A: Kaniko builds OCI images entirely in userspace inside the build container — no privileged Docker daemon socket — which shrinks the attack surface of the build environment and is the recommended pattern in Cloud Build.
⚠️ Exam trap — binauthz_evaluation_mode = "ALWAYS_ALLOW" (the default here) means Binary Authorization is configured but not enforcing. Attestations being created in the pipeline does nothing until the policy says REQUIRE_ATTESTATION.
1.4 Managing multiple environments
⏱ ~45 min · 💰 low–moderate (one Cloud Run service or GKE namespace per stage) · ⚙️ Requires: Pipeline engineer profile with
enable_cloud_deploy = true
Why the exam cares — You must keep dev/staging/prod structurally identical while varying parameters, decide where approval gates belong, and know what isolation boundary each environment needs (namespace vs. service vs. project). Exam scenarios probe promotion mechanics: what artifact moves between stages and what must not be rebuilt.
How RAD implements it — cloud_deploy_stages defines the promotion path. The default is:
[
{ name = "dev", require_approval = false, auto_promote = false },
{ name = "staging", require_approval = false, auto_promote = false },
{ name = "prod", require_approval = true, auto_promote = false },
]
Each stage becomes a Cloud Deploy target (with require_approval mapped directly) and a stage-suffixed runtime: Cloud Run services named <service>-<stage>, or GKE namespaces per stage passed to Skaffold via the NAMESPACE deploy parameter. Stages with auto_promote = true get a Cloud Deploy automation with an advance-rollout rule, so a successful rollout advances automatically. Terraform provisions only the first stage's service/namespace; later stages materialize when Cloud Deploy promotes into them — the same rendered release, same image digest, no rebuild. Per-stage overrides (project_id, region, service_name) exist on each stage object, so cross-project promotion is expressible, though the lab runs all stages in one project.
Try it
- With the Pipeline engineer profile deployed, promote the current release out of dev:
gcloud deploy releases promote \
--delivery-pipeline=<pipeline-name> \
--region=us-central1 --project=$GOOGLE_PROJECT_ID
- Promote again toward prod, then open Console > Cloud Deploy > (pipeline) — the prod rollout stops in Pending approval. Approve it:
gcloud deploy rollouts list --delivery-pipeline=<pipeline-name> \
--release=<release-name> --region=us-central1
gcloud deploy rollouts approve <rollout-name> \
--delivery-pipeline=<pipeline-name> --release=<release-name> \
--region=us-central1
- Compare environments:
gcloud run services listnow shows<service>-dev,<service>-staging,<service>-prodrunning the identical image digest. - You know it worked when the prod rollout required an explicit approval and all three services report the same image digest in
gcloud run services describe ... --format="value(spec.template.spec.containers[0].image)".
Check yourself
Q1: Staging validated image digest X, but prod is running digest Y after promotion. In a correctly designed pipeline, is this possible?

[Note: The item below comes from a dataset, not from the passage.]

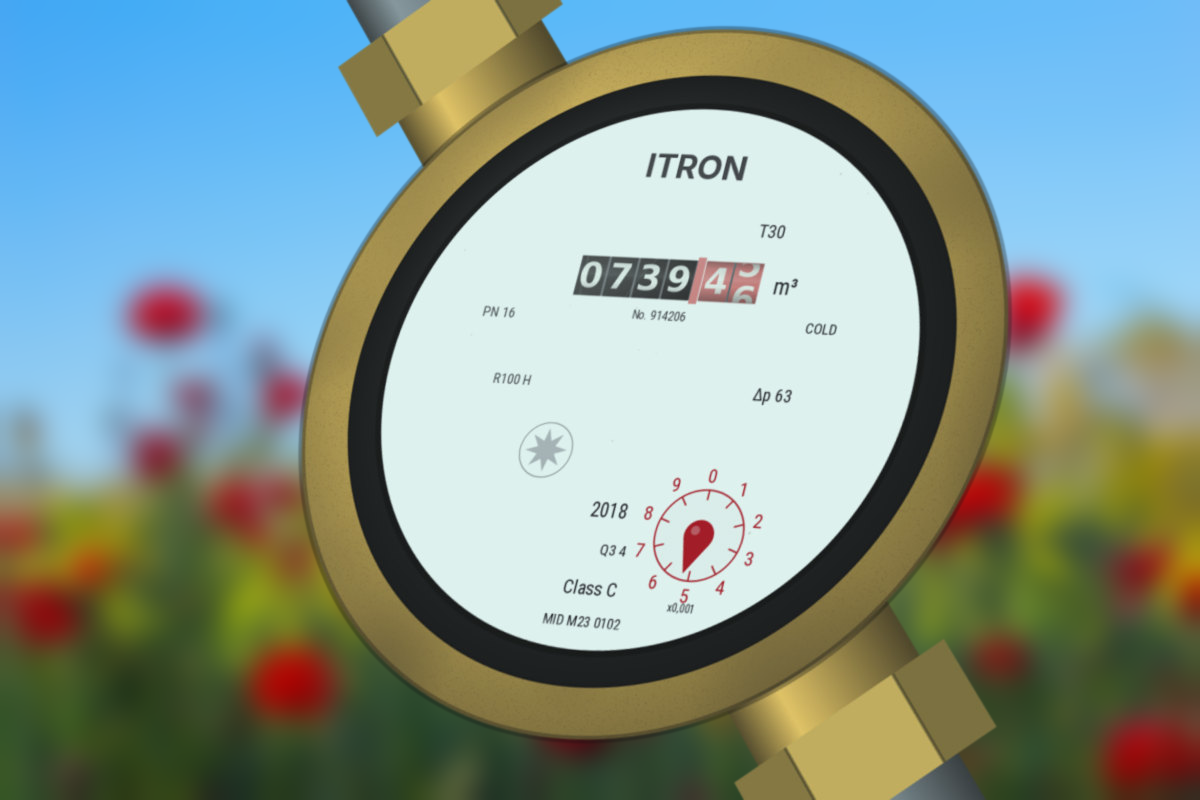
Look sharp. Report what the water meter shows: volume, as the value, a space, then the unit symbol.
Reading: 739.455 m³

A: No — Cloud Deploy promotes the release, which pins image digests at release-creation time. If prod shows a different digest, something outside the pipeline deployed it (audit logs will show who), or the pipeline rebuilds per stage, which defeats the build-once/promote-many principle the exam expects.
Q2: Where would you add a fully automatic dev → staging hop while keeping the prod gate?

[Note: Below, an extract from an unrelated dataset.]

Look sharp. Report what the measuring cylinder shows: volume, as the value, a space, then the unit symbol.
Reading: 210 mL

A: Set auto_promote = true on the dev stage — the module then creates a Cloud Deploy automation with an advance-rollout rule scoped to the dev target. Prod keeps require_approval = true, so automation never bypasses the human gate.

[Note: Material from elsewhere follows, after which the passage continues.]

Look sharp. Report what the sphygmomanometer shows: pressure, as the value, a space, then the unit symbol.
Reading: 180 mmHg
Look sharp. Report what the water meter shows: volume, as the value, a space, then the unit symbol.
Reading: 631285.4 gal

Beyond the modules — The lab keeps all stages in one project. For exam completeness, study per-environment project isolation (separate IAM, quotas, VPCs per environment), Cloud Deploy deploy parameters and custom targets, and post-deployment verification (verify in Skaffold profiles), none of which the modules configure.
⚠️ Exam trap — require_approval gates the rollout into the target, not release creation. A release can exist and sit unpromoted forever; approval is per-target, which is why only prod's target carries the flag.